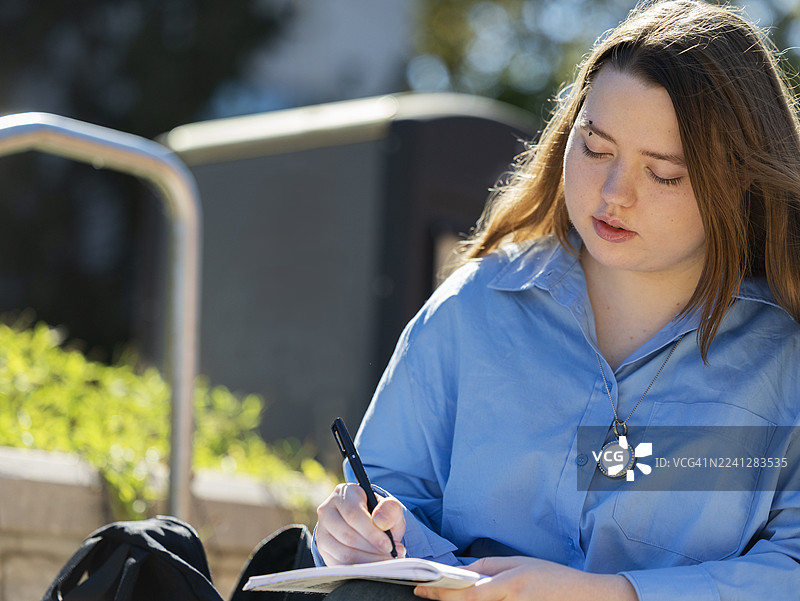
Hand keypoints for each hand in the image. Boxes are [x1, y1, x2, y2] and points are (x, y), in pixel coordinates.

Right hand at [316, 483, 406, 564]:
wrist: (367, 523)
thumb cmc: (378, 513)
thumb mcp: (389, 507)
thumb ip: (390, 509)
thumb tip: (381, 522)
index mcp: (344, 494)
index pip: (353, 514)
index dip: (371, 532)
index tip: (388, 545)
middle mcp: (327, 510)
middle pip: (347, 536)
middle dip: (372, 550)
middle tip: (390, 557)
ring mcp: (322, 531)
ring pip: (343, 553)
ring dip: (367, 561)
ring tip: (386, 561)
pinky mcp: (323, 550)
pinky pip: (340, 565)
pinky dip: (359, 569)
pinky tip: (374, 566)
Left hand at [414, 556, 636, 600]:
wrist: (582, 595)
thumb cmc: (549, 576)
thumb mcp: (518, 564)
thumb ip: (487, 569)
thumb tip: (460, 572)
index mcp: (510, 583)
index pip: (468, 592)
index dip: (442, 592)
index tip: (421, 588)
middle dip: (444, 599)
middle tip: (424, 592)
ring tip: (442, 594)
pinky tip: (464, 599)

§ Work item:
Omit every picture while copying the listing above exactly.

§ The answer:
Hand keypoints for each hand in the image. Boxes are [x1, y1, x2, y2] and points are (x, y), in pixel coordinates.

Right hand at [316, 483, 406, 564]:
wrist: (367, 523)
thumb cmc: (378, 513)
thumb mcp: (389, 507)
thumb ip: (390, 509)
thumb tip: (381, 522)
index mcp: (344, 494)
index pip: (353, 514)
index dip: (371, 532)
index tip: (388, 545)
middle mcp: (327, 510)
middle pip: (347, 536)
middle dip: (372, 550)
middle tip: (390, 557)
ring mcp: (322, 531)
ring pip: (343, 553)
ring dip: (367, 561)
ring tip: (386, 561)
pinky mcp: (323, 550)
pinky pip: (340, 565)
pinky dip: (359, 569)
pinky tip: (374, 566)
Left hand at [414, 556, 636, 600]:
wrist: (582, 595)
thumb cmc: (549, 576)
thumb mcp: (518, 564)
thumb ip: (487, 569)
thumb tip: (460, 572)
index mcp: (510, 583)
index pip: (468, 592)
index dip: (442, 592)
index tip: (421, 588)
middle dip: (444, 599)
middle tip: (424, 592)
ring tip: (442, 594)
pinky tip: (464, 599)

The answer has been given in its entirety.